As have other marques, such as Mercedes’ AMG, BMW’s M, and Cadillac’s V, Hyundai will be adding a middle trim that capitalizes on the N brand without going whole hog on modifications. According to Biermann, these models will be called N Sport, and they will not get “a different engine, bigger brakes, or a whole new suspension or axles” but will be tuned “for a more sporty driving experience.” He also said that such a package may also include “a different tire than what’s in the normal range.” There will be some visual tweaks to both exterior and interior as well. Biermann confirmed that an N Sport trim could appear on any vehicle line, whether or not a N model exists.

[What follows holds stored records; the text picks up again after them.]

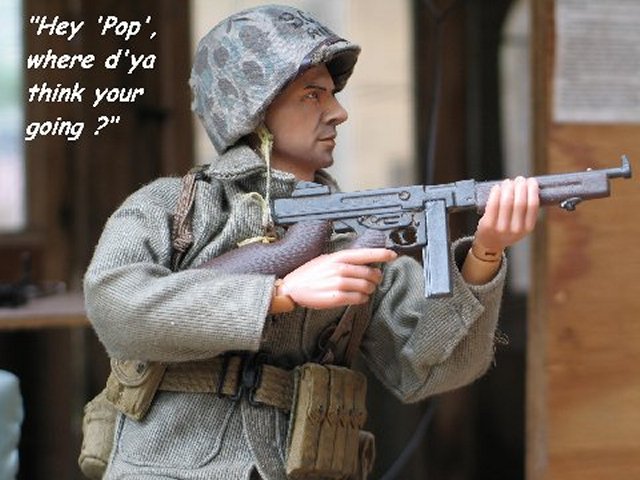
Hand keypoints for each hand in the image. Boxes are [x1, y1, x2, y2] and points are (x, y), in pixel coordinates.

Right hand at [278, 248, 396, 309]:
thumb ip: (345, 260)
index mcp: (338, 257)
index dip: (382, 254)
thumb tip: (365, 262)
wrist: (293, 288)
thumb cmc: (309, 274)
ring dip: (369, 290)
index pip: (365, 254)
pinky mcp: (336, 298)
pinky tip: (359, 298)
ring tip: (365, 290)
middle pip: (370, 273)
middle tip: (375, 281)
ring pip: (366, 287)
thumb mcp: (327, 260)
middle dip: (376, 278)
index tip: (393, 255)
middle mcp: (340, 269)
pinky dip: (362, 299)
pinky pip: (359, 299)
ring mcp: (339, 283)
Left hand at [474, 176, 538, 253]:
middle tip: (519, 179)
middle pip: (520, 202)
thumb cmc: (506, 230)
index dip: (532, 190)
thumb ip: (526, 210)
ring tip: (508, 182)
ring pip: (506, 202)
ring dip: (508, 188)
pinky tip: (497, 187)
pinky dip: (495, 193)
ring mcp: (501, 228)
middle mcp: (515, 229)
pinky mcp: (488, 225)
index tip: (532, 181)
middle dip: (520, 186)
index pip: (533, 205)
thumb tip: (529, 186)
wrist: (490, 244)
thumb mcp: (521, 225)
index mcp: (527, 228)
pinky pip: (492, 205)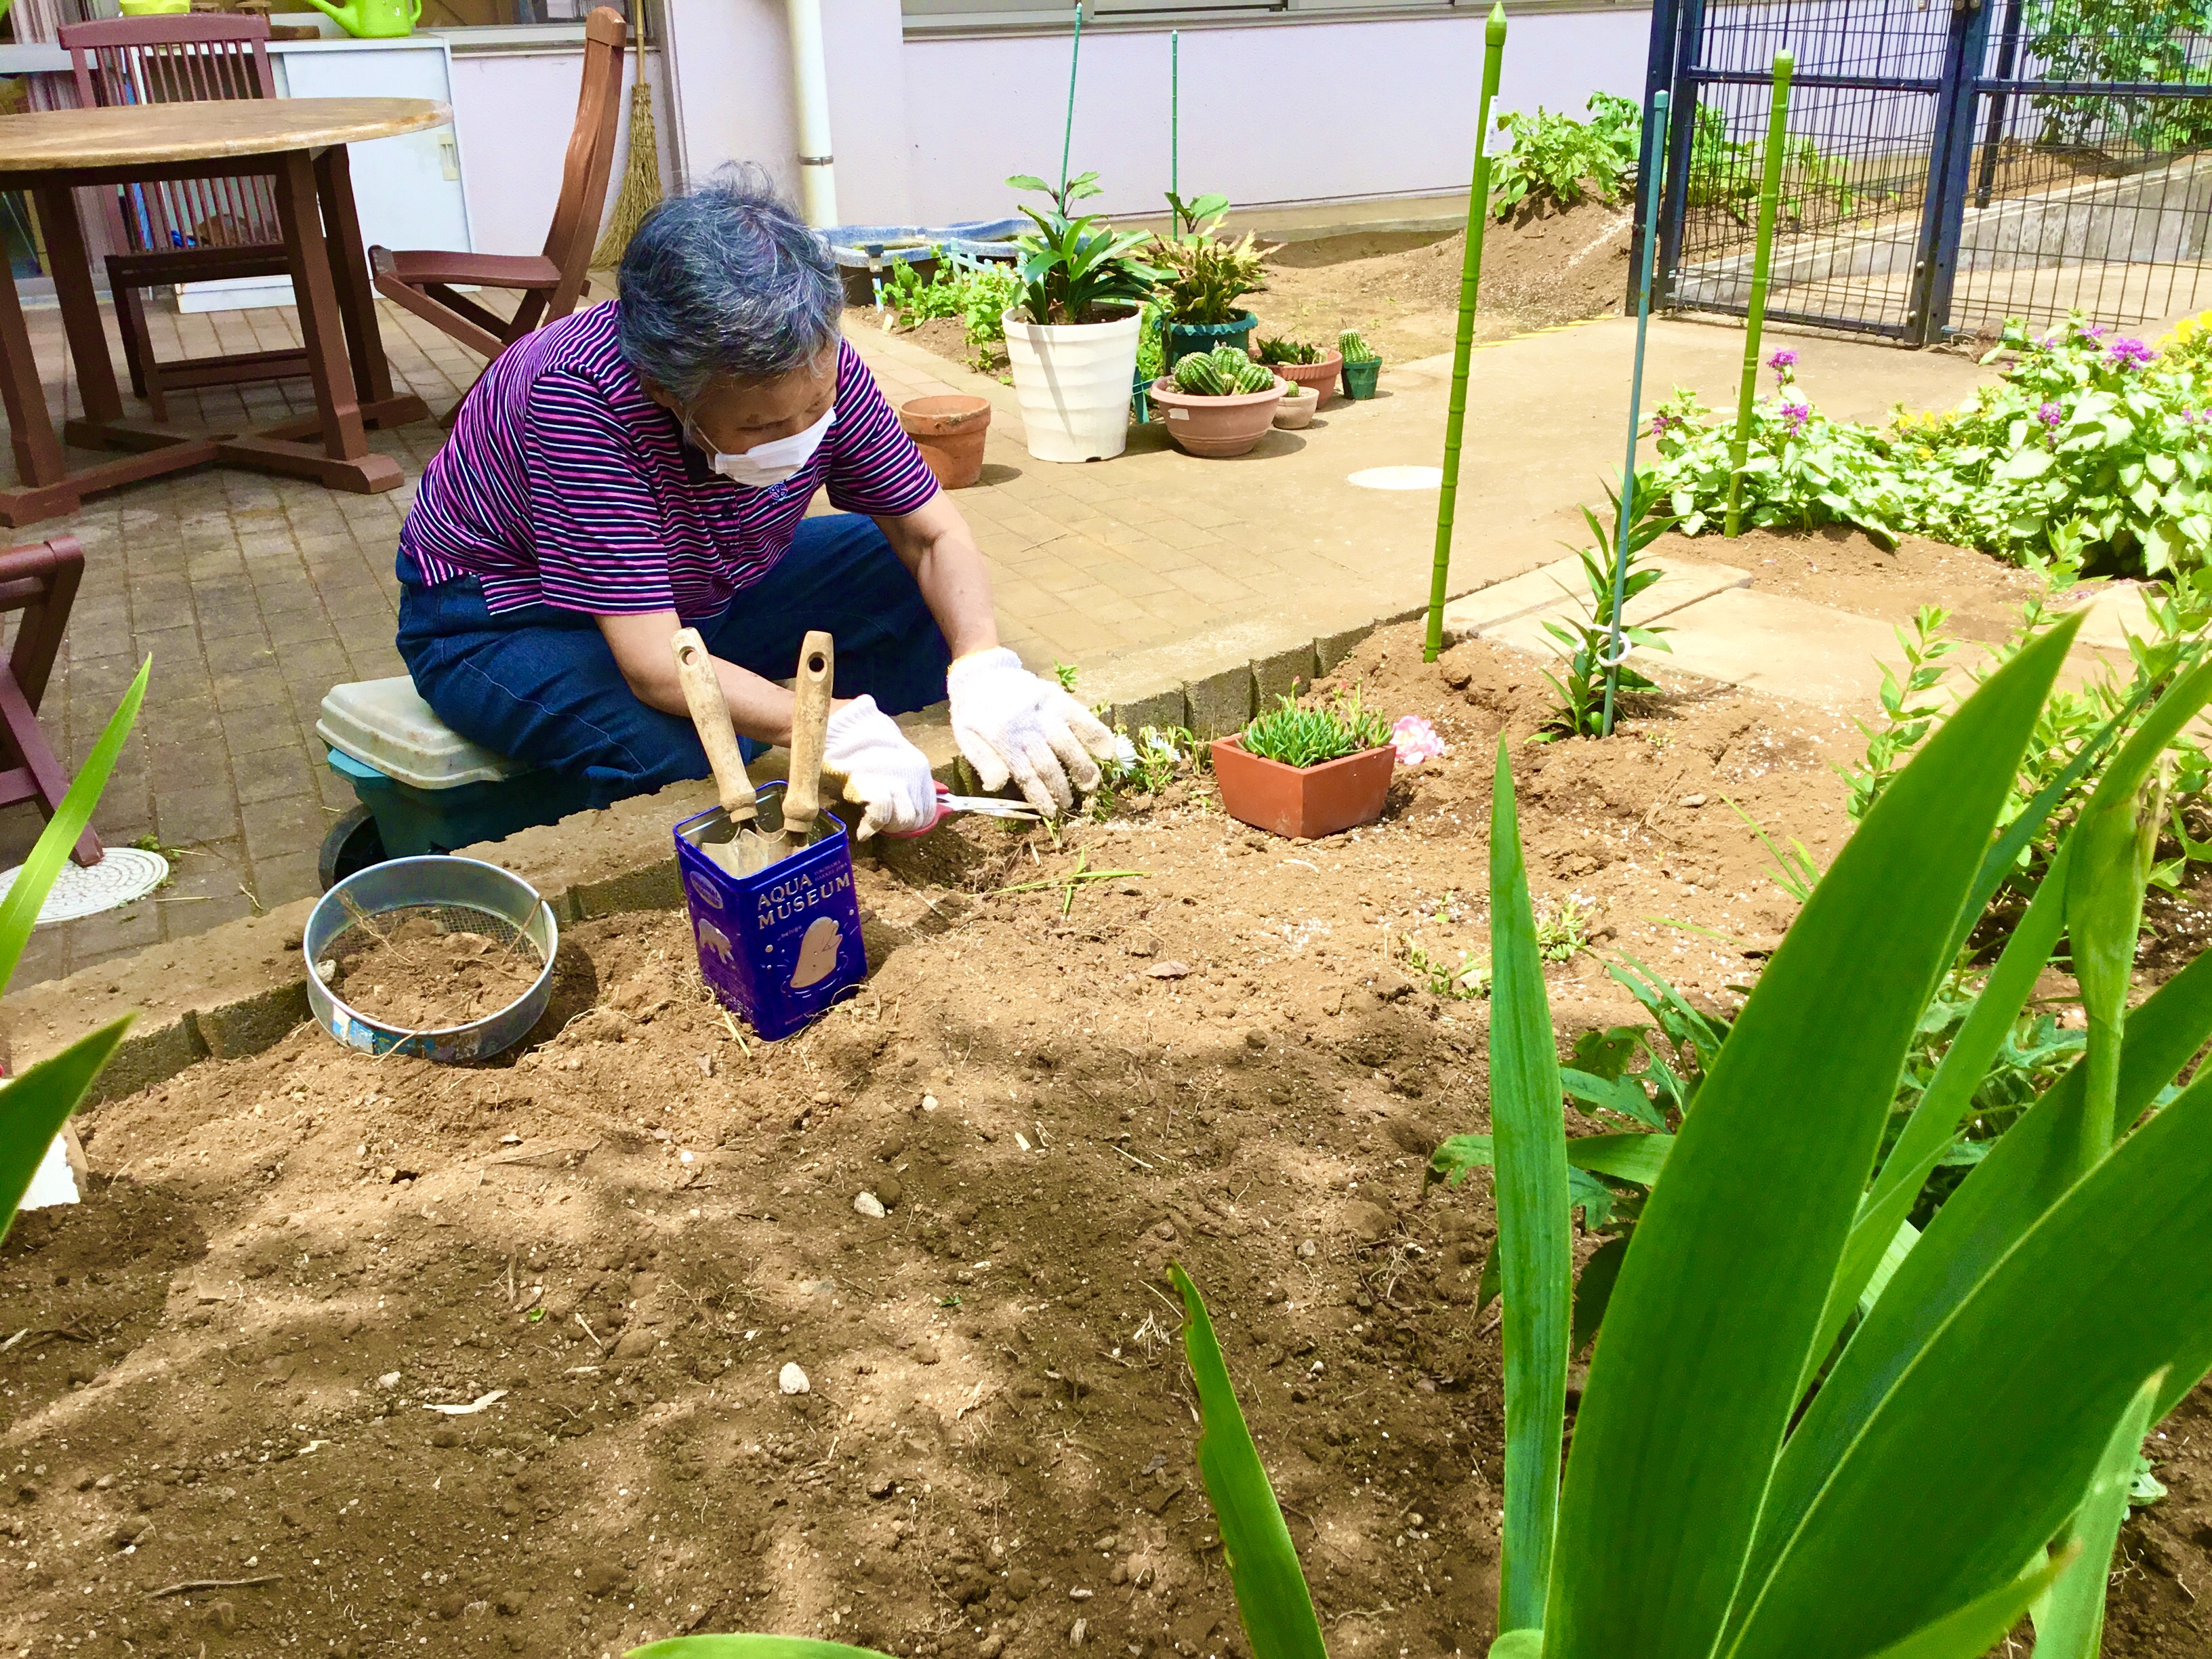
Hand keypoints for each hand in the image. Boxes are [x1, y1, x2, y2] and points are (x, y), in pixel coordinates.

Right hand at [820, 696, 936, 838]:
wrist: (843, 726)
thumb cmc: (865, 743)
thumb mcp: (894, 758)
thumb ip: (906, 780)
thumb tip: (915, 801)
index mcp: (920, 769)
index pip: (928, 810)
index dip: (911, 821)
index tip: (893, 820)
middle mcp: (915, 776)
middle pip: (917, 818)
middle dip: (898, 825)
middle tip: (880, 822)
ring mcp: (897, 781)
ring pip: (904, 820)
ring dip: (887, 826)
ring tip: (872, 823)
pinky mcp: (875, 787)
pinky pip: (880, 816)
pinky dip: (870, 827)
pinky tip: (862, 831)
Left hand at [946, 647, 1117, 814]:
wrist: (980, 672)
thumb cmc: (973, 711)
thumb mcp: (965, 738)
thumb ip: (983, 762)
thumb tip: (998, 786)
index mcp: (1002, 739)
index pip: (1026, 774)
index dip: (1040, 795)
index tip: (1050, 811)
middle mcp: (1026, 726)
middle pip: (1049, 763)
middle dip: (1061, 788)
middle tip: (1070, 803)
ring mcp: (1044, 710)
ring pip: (1068, 743)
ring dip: (1082, 767)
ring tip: (1090, 784)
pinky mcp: (1057, 697)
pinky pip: (1081, 717)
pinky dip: (1097, 734)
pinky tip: (1108, 752)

Somewhat surprisingly, the freshly redesigned non-N Veloster retains its sporty R-spec trim level, despite the fact that it may also gain a N Sport model along with the Veloster N. When pressed, Biermann responded somewhat ominously, “The future will tell if that makes sense.”
There will be an range of as yet unspecified N accessories as well as continued and expanded motorsports involvement. The World Rally Championship effort continues, while we’re told to expect an announcement soon on future and potentially more U.S.-centric racing activities.
When we inquired about the pricing position of N models such as the Veloster, Biermann acknowledged that this is one of Hyundai’s key strengths, “which we will keep for high-performance cars.” Then he said it even more directly: “Expect better value for money” than the current crop of searing hatches.
Serious performance models that are sold at a discount relative to the competition? That combines two of our favorite things, and we can’t wait to wheel the Veloster N—and see what’s next for the N brand.